*ACTIVITIES:*
**1.** Can you sum up the forum thread about finding gaming partners in Pennsylvania in two sentences?
**2.** Could you extend the forum thread about finding gaming partners in Pennsylvania from where it stops?

*SUPPLIED TEXT:*
------------------------------------------------------------------------
# PA at least?



## Rahmiel (Jan 3, 2009)

Hey I've been trying for what seems like forever to find some gaming buddies other than my two friends, but I can't seem to find anyone in the area. So can anyone in PA respond and tell me where you are, if its not too far, so maybe we can game or something. Much Appreciated.

-Rahmiel


----------



## Lord Sven Kittyclaw (Mar 23, 2009)

well i live in the great white north so cant game agaisnt you. but heresy does have a gaming club directory so perhaps you could find a group near you?


----------



## Rahmiel (Jan 3, 2009)

I've looked and there is nobody on the directory in my area thats why I'm trying to find all the people in the state and see whos closest. Desperate attempt I know but I haven't played in months because of lack of players.


----------



## Allos (Nov 5, 2007)

I'm in the Philadelphia area


----------



## fuzzatronic (May 6, 2009)

i am in altoona area


----------



## Puzak07 (Sep 2, 2009)

I am in the wilkes barre area


----------



## Squeeking up on people (Jul 24, 2010)

I'm a bit north of Pittsburgh :biggrin:


----------



## Sontaire Sleeps Alone (Jul 30, 2010)

I'm in the Philadelphia area, close to Trenton. While I don't actually play right now I was into Warhammer Fantasy about 10 years ago and have been looking into getting back into it.


----------



## Ikurei Conphas (Jul 19, 2010)
------------------------------------------------------------------------
*PROVIDED INFORMATION:*

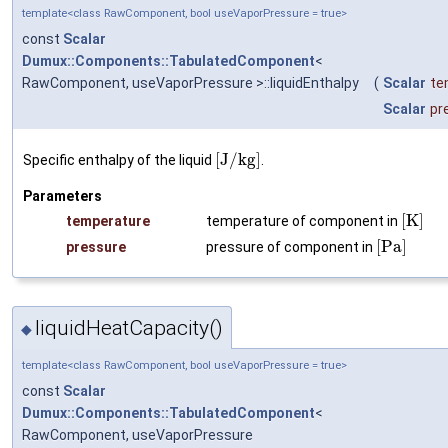
template<class RawComponent, bool useVaporPressure = true>
const
Scalar
Dumux::Components::TabulatedComponent
<
RawComponent, useVaporPressure >::liquidEnthalpy
(
Scalar
te
Scalar
pr
[
J
/
k
g
]
Specific enthalpy of the liquid
.
Parameters
[
K
]
temperature
temperature of component in
[
P
a
]
pressure
pressure of component in
liquidHeatCapacity()
◆
template<class RawComponent, bool useVaporPressure = true>
const
Scalar
Dumux::Components::TabulatedComponent
<
RawComponent, useVaporPressure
------------------------------------------------------------------------
*RESULTS:*
**1.** Rahmiel asks players in Pennsylvania to say where they live, since he has found no one in his area besides two friends, the gaming club directory lists nobody nearby, and he hasn't played in months. Replies place posters in the Philadelphia, Altoona, and Wilkes Barre areas and a bit north of Pittsburgh, and one poster near Trenton played Warhammer Fantasy about 10 years ago and is looking into getting back into it.

**2.**
Southeast of the border in Delaware. I know there is a community in Harrisburg PA (friend of mine was in it for a little while)


----------



## Tzeen Qhayshek (May 4, 2010)

I am an hour away from the border in Ohio.


----------



## revenant101101 (Oct 14, 2010)

Rahmiel 
I live in Reading Pa and I see you have been trying to start up a gaming group at Hobbytown USA. I have been living here for 6 years and have found noone to play. I am available starting tommorrow! 
I have been playing warhammer for years and I have multiple painted armies for multiple games, including WH Fantasy, 40K, and LOTR. I also have a basement with a 4x8 table with full city fight terrain ready to go. Contact me and we can start a group. My brother is a player once in a while, so he might be in for a game once in a while.
Revenant


----------



## beasty821 (Jul 20, 2011)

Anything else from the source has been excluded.